I think it will affect not only the economics and business surrounding Outdoor Retailers, but also be TERRIBLE PR for general tourism in Utah. I hope Governor Herbert will continue negotiations and try to keep them in Utah.

It’s not just the show. Manufacturers and retailers will likely influence their customers to vote with their dollars as well. Also, outdoor industry companies that were considering moving here will reconsider based on the optics of their decision as well as their ability to attract top-notch employees.

The show itself was a scant 0.03% of state GDP and received far more public assistance for a convention center and hotel upgrades than it generated in tax dollars. Good riddance to the whiny moochers.

If only we could get the Sundance Film Festival to go with them. I stand in solidarity with Patagonia. I weep that our elected officials have refused to listen to the majority of their constituents, and find it awfully ironic they accuse Obama of not listening to them.

Some Utah businesses will suffer, but the overall impact from this single event will be minimal. However, this issue adds to a number of other self-inflicted political issues that impact our economy. Utah’s political leaders need to better understand how they can facilitate economic growth, not stifle it.

Outdoor Retailers will be replaced by other conventions. They may not be as big, but eventually, the impact will be minimalized.
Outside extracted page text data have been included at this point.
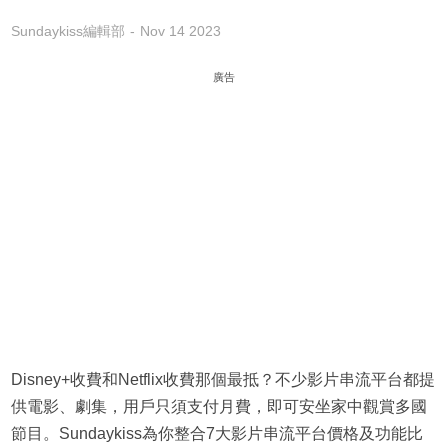
Sundaykiss編輯部
Nov 14 2023
廣告
Disney+收費和Netflix收費那個最抵？不少影片串流平台都提
供電影、劇集，用戶只須支付月費，即可安坐家中觀賞多國
節目。Sundaykiss為你整合7大影片串流平台價格及功能比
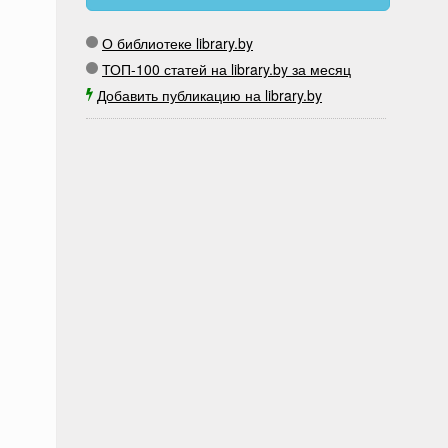
О библиотеке library.by
ТОП-100 статей на library.by за месяц
Добавить публикацию на library.by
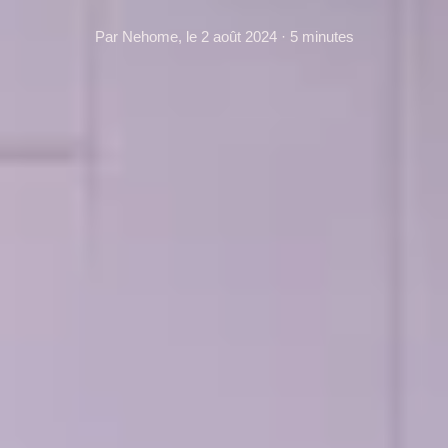
Par Nehome, le 2 août 2024 · 5 minutes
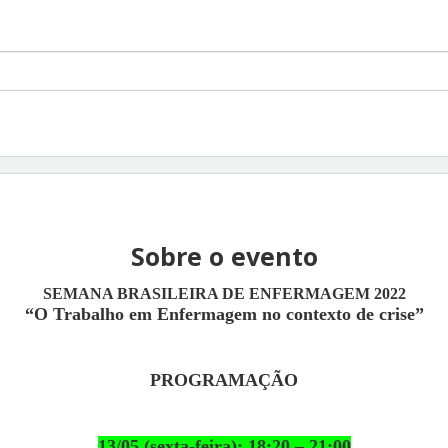
Sobre o evento
SEMANA BRASILEIRA DE ENFERMAGEM 2022
“O Trabalho em Enfermagem no contexto de crise”
PROGRAMAÇÃO
13/05 (sexta-feira): 18:20 – 21:00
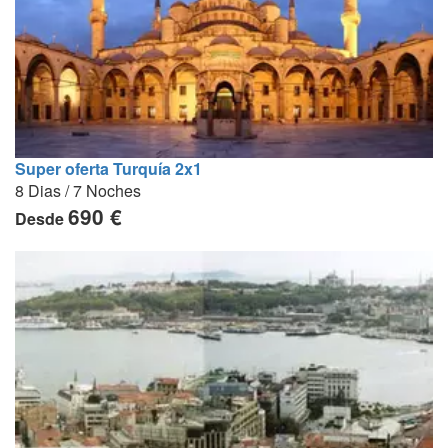
Super oferta Turquía 2x1
8 Dias / 7 Noches
690 €
Desde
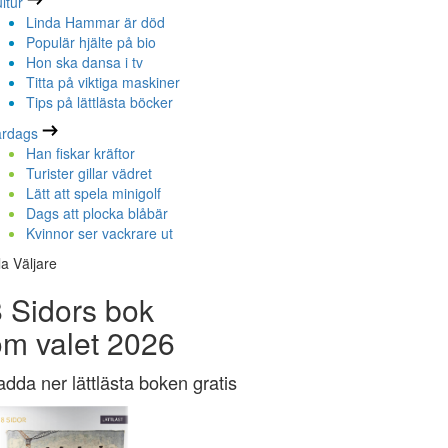
ltur
Linda Hammar är död
Populär hjälte på bio
Hon ska dansa i tv
Titta på viktiga maskiner
Tips på lättlästa böcker
ardags
Han fiskar kräftor
Turister gillar vädret
Lätt att spela minigolf
Dags att plocka blåbär
Kvinnor ser vackrare ut
la Väljare
 Sidors bok
om valet 2026
adda ner lättlästa boken gratis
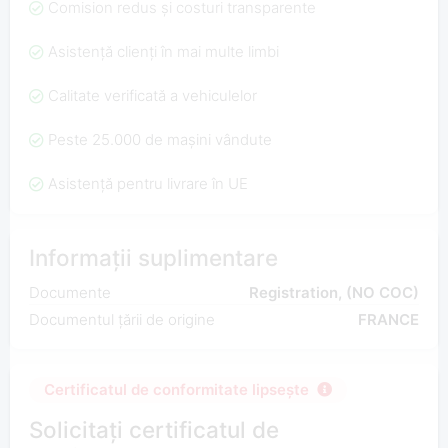
Comision redus și costuri transparente
Asistență clienți în mai multe limbi
Calitate verificată a vehiculelor
Peste 25.000 de mașini vândute
Asistență pentru livrare în UE
Informații suplimentare
Documente
Registration, (NO COC)
Documentul țării de origine
FRANCE
Certificatul de conformitate lipsește
Solicitați certificatul de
The OR show has been threatening to leave for a long time, and the show’s importance for retailers has been diminishing. The end result is that Utah will get along just fine without the show and won’t have to listen to Peter Metcalf and his whiny liberal friends anymore.

It is not just the boost we received twice a year when they were here, which was substantial, it was the fact that it brought people here that are in a position to talk favorably about our outdoor recreation to the people who buy their products and will visit here year round. Outdoor recreation is big business, and there is a lot of competition for those dollars. Having the the people in a position to influence public opinion here twice a year made a huge difference in how Utah was perceived. That was more effective in bringing people to the state than millions of dollars of advertising could ever be. Losing that is what will hurt us the most in the long run.

I think OR leaving will impact the service sector the most. Lots of restaurants and hotels rely on these conventions to bring them into the black for the summer. Such a shame for the poorest among us.

My concern is how “thin-skinned” people and organizations are becoming. Both sides of the political spectrum are equally at fault. ORS was acting like one of my friends when I was a kid. When things were not going well as we played he would say: “If you’re not going to play by rules, I’m going to pick up my toys and go home.” He didn’t play with us very much. We didn’t miss him either.

I never noticed that they were here to begin with.

Let’s bring in an NRA convention.

How ironic. We’re lamenting the loss of the OR Show in the richest county in the state while ignoring the economic impact of locking up millions of acres of land in arguably the poorest county in the state. The proportionate loss to SLC is minuscule in comparison to the impact the monument designation will have in San Juan County. And don’t forget that the State subsidizes the OR Show to the tune of $2.4 million per year (to rent the tents, etc.). That’s an order of magnitude more than the State has ever invested in economic development in San Juan County. Patagonia and Black Diamond have never created a single job in that county, while they smugly ignore the fact that an economy based on catering to a handful of backpackers is utterly doomed to poverty. The fact that SLC has felt an economic hit because of public lands politics – though minor in comparison to what rural communities are bludgeoned with continually – is poetic justice!